2. Validity of reassessment orders if the service of notices is deemed invalid.

Issue-wise Detailed Analysis:

1. Validity of Service of Notices:

The primary question was whether the notices under section 147(a) of the Income-tax Act, 1961, and section 34(1)(a) of the Indian Income-tax Act, 1922, were validly served upon the assessee-Hindu undivided family (HUF). The assessee, represented by its karta, contended that the notices were not served in the manner prescribed by section 282 of the Act and that the service upon the interim receiver was unauthorized.

The court noted that the interim receivers were appointed by the District Judge, Saharanpur, to administer the properties of the assessee-HUF due to insolvency proceedings. The notices for the assessment years 1952-53 to 1955-56 were served on the interim official receiver, Dehradun, on January 8, 1960, and for the assessment year 1949-50, the notice was served on March 3, 1966. The interim receiver filed returns for the relevant years, which were later followed by returns filed by the karta.

The Tribunal found that the interim receivers were in possession and administration of the properties of the assessee-HUF and that the notices were passed on to the assessee. The assessee did not initially object to the service of notices and filed returns in response. The Tribunal concluded that the service of notices on the interim receiver was valid and that the assessee was aware of the notices.

2. Validity of Reassessment Orders:

If the service of notices was deemed invalid, the reassessment orders for the years 1949-50, 1952-53 to 1955-56 would be void. The court emphasized that service of notice is a condition precedent to a valid reassessment, as established by the Supreme Court in CIT v. Thayaballi Mulla Jeevaji Kapasi [1967] 66 ITR 147 and a Full Bench decision of the Allahabad High Court in Laxmi Narain Anand Prakash v. CST [1980] 46 STC 71.
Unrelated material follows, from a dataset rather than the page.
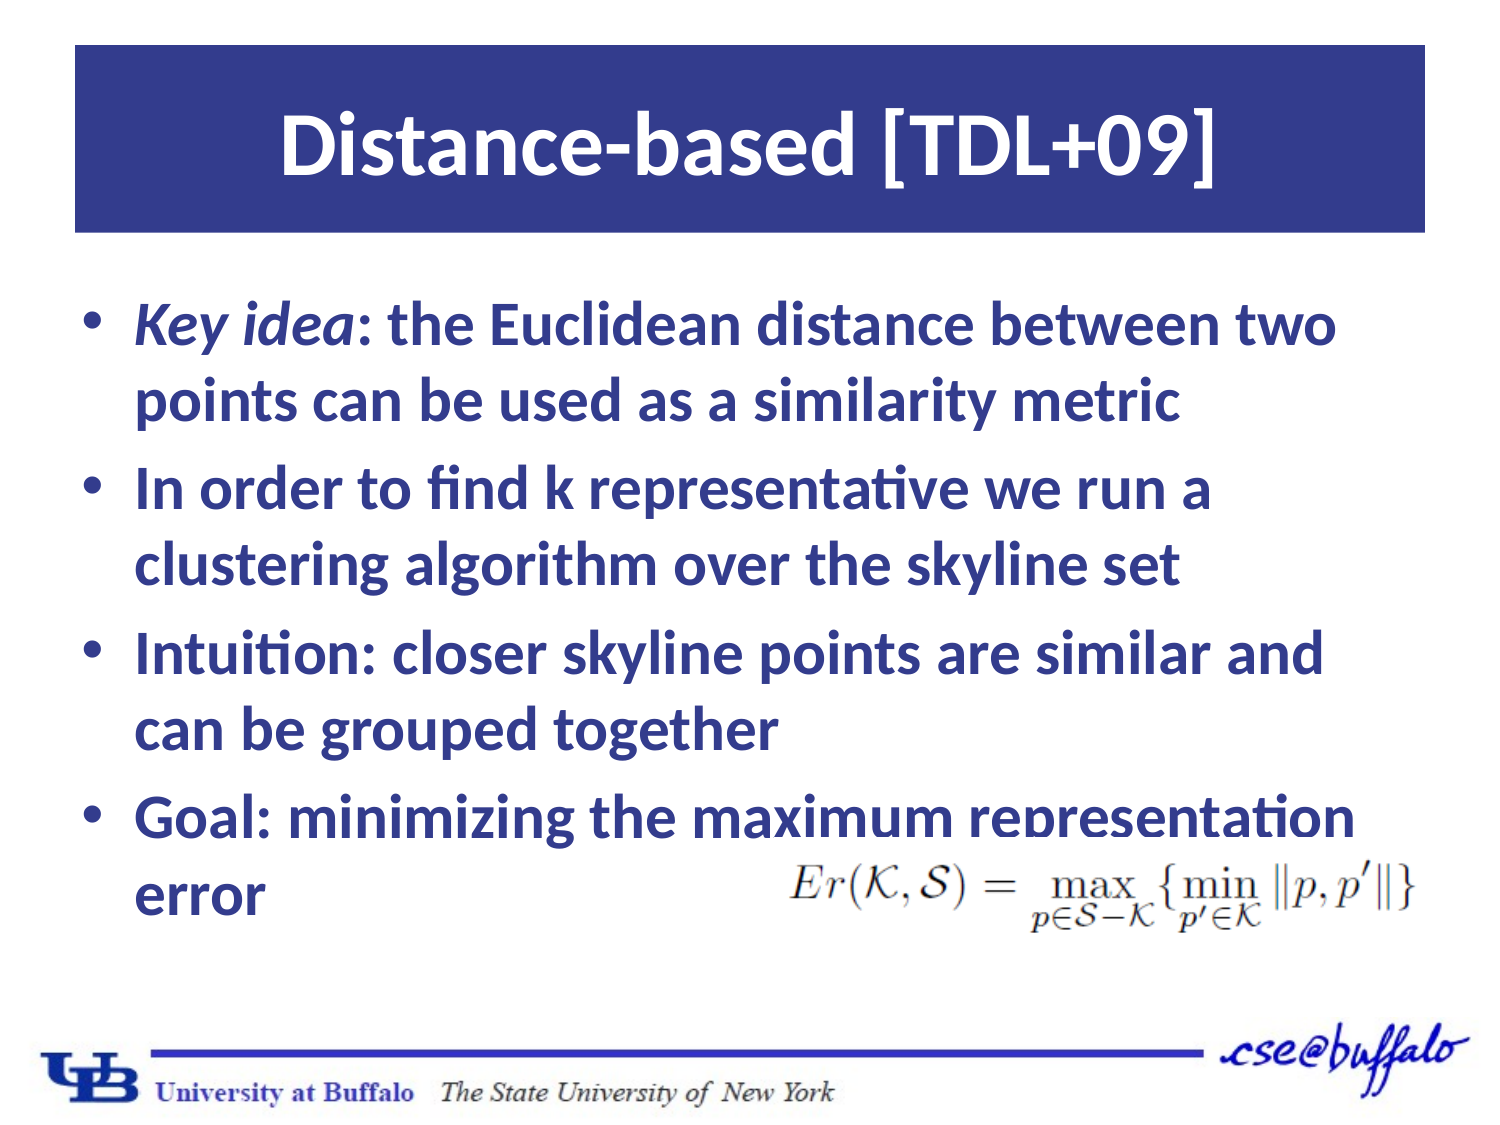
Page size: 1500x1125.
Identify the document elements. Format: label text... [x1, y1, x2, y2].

The court examined whether the service of notices on the interim receiver constituted valid service on the assessee. Section 282 of the Income-tax Act, 1961, prescribes the mode of service of notice, allowing service either by post or as if it were a summons issued by a court under the Code of Civil Procedure. The court held that the interim receivers, appointed with full powers of administration, were competent to receive notices on behalf of the assessee-HUF. The Tribunal's findings that the notices were passed on to the assessee and that the assessee filed returns in response further supported the validity of the service.

The court rejected the assessee's contention that the interim receiver was appointed only with respect to the banking business of a partnership firm, Mansa Ram and Sons, and not the assessee-HUF. The court relied on the Tribunal's consistent findings that the interim receivers were appointed in respect of the business and properties of the assessee-HUF.

The court also addressed the argument that if the service of notices was proper, the assessment should have been made upon the receivers as representative-assessee under section 160 of the 1961 Act. The court clarified that the notices were addressed to the HUF, not the receivers, and that the income of the assessment years concerned was not received by the receivers, making section 160 inapplicable.

Conclusion:

The court answered the first question in the affirmative, holding that the service of notices on the interim receiver was valid, thus in favor of the Revenue and against the assessee. Consequently, the second question regarding the validity of reassessment orders did not arise. The reference was answered accordingly, with no costs awarded.